START Supplied entries
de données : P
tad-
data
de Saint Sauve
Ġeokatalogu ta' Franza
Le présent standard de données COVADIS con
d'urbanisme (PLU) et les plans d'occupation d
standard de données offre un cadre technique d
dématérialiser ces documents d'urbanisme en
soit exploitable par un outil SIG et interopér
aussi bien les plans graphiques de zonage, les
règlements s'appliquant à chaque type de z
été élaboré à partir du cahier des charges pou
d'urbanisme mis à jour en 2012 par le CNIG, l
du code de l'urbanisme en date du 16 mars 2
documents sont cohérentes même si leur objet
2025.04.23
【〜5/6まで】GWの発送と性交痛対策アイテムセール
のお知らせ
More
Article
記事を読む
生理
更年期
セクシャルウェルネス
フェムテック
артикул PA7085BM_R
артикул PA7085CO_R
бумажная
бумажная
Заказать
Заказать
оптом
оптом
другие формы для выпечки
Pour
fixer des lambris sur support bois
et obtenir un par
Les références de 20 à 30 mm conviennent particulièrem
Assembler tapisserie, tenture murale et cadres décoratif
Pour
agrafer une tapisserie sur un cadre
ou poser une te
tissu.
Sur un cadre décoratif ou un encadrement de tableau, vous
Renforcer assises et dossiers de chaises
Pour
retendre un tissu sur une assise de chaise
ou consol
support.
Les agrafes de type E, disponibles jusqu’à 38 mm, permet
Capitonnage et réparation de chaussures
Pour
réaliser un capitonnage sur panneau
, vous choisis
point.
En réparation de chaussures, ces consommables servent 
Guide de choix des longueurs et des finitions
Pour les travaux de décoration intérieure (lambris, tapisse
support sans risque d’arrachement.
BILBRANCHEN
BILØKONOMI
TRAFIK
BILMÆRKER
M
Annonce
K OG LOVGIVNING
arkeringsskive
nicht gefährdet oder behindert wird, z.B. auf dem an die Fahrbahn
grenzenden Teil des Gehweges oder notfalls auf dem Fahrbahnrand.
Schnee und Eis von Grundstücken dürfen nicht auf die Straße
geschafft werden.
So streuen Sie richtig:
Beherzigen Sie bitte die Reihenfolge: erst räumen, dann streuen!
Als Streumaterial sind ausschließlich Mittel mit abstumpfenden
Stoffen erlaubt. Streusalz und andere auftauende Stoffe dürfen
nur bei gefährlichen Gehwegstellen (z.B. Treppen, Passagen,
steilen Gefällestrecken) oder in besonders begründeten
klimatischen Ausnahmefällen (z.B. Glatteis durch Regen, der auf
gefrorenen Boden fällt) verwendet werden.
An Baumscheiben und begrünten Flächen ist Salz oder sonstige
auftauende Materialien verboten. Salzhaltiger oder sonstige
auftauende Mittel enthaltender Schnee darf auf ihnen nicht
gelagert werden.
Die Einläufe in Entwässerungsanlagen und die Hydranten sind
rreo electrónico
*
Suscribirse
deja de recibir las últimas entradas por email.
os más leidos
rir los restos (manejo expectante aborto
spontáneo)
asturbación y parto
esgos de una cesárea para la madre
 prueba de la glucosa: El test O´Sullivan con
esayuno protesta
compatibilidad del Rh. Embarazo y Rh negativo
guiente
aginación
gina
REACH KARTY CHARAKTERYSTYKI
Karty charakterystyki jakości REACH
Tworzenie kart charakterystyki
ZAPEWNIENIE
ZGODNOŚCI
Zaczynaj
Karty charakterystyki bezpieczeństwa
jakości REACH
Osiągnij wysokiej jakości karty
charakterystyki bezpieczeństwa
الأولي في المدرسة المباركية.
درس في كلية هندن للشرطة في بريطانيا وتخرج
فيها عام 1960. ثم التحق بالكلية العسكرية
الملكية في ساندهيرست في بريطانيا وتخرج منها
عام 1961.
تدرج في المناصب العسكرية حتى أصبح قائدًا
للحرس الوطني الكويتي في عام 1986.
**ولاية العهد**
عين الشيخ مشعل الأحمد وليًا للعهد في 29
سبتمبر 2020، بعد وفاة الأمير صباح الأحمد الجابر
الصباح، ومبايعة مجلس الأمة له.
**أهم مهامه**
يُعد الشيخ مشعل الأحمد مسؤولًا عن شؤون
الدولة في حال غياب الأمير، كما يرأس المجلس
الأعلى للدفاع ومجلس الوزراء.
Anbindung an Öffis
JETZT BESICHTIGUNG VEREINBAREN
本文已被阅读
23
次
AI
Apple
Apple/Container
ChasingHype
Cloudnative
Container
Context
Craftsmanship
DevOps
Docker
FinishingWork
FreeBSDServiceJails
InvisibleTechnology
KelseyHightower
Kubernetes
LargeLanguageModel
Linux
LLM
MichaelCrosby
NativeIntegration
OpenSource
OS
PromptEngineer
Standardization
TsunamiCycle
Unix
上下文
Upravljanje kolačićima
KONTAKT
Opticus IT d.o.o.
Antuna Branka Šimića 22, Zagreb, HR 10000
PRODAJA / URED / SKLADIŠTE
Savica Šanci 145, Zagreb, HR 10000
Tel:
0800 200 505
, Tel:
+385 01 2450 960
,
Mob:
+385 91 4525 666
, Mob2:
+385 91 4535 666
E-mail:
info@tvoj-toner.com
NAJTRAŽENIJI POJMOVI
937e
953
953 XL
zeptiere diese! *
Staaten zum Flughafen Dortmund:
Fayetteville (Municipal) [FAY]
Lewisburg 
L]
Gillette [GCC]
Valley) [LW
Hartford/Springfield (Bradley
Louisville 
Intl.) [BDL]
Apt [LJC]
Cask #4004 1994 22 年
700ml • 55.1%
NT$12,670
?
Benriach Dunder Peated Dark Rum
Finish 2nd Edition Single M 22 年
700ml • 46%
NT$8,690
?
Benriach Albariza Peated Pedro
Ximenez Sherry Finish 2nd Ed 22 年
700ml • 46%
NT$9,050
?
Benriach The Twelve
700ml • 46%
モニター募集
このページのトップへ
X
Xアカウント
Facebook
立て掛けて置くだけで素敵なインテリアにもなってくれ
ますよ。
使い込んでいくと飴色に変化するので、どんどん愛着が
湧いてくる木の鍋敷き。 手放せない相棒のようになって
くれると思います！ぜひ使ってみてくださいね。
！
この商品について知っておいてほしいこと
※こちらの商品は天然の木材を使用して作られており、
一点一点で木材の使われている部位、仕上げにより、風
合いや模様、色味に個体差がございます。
END Supplied entries
• _Work request_
Please set down again, word for word, only the lines from the start of the entries through the line with "nur bei gefährlichen", both ends included.

• _Answer to the problem_
de données : P
tad-
data
de Saint Sauve
Ġeokatalogu ta' Franza
Le présent standard de données COVADIS con
d'urbanisme (PLU) et les plans d'occupation d
standard de données offre un cadre technique d
dématérialiser ces documents d'urbanisme en
soit exploitable par un outil SIG et interopér
aussi bien les plans graphiques de zonage, les
règlements s'appliquant à chaque type de z
été élaboré à partir du cahier des charges pou
d'urbanisme mis à jour en 2012 par le CNIG, l
du code de l'urbanisme en date du 16 mars 2
documents sont cohérentes même si leur objet
2025.04.23
【〜5/6まで】GWの発送と性交痛対策アイテムセール
のお知らせ
More
Article
記事を読む
生理
更年期
セクシャルウェルネス
フェムテック
артикул PA7085BM_R
артикул PA7085CO_R
бумажная
бумажная
Заказать
Заказать
оптом
оптом
другие формы для выпечки
Pour
fixer des lambris sur support bois
et obtenir un par
Les références de 20 à 30 mm conviennent particulièrem
Assembler tapisserie, tenture murale et cadres décoratif
Pour
agrafer une tapisserie sur un cadre
ou poser une te
tissu.
Sur un cadre décoratif ou un encadrement de tableau, vous
Renforcer assises et dossiers de chaises
Pour
retendre un tissu sur une assise de chaise
ou consol
support.
Les agrafes de type E, disponibles jusqu’à 38 mm, permet
Capitonnage et réparation de chaussures
Pour
réaliser un capitonnage sur panneau
, vous choisis
point.
En réparation de chaussures, ces consommables servent 
Guide de choix des longueurs et des finitions
Pour les travaux de décoration intérieure (lambris, tapisse
support sans risque d’arrachement.
BILBRANCHEN
BILØKONOMI
TRAFIK
BILMÆRKER
M
Annonce
K OG LOVGIVNING
arkeringsskive
nicht gefährdet oder behindert wird, z.B. auf dem an die Fahrbahn
grenzenden Teil des Gehweges oder notfalls auf dem Fahrbahnrand.
Schnee und Eis von Grundstücken dürfen nicht auf die Straße
geschafft werden.
So streuen Sie richtig:
Beherzigen Sie bitte die Reihenfolge: erst räumen, dann streuen!
Als Streumaterial sind ausschließlich Mittel mit abstumpfenden
Stoffen erlaubt. Streusalz und andere auftauende Stoffe dürfen
nur bei gefährlichen Gehwegstellen (z.B. Treppen, Passagen,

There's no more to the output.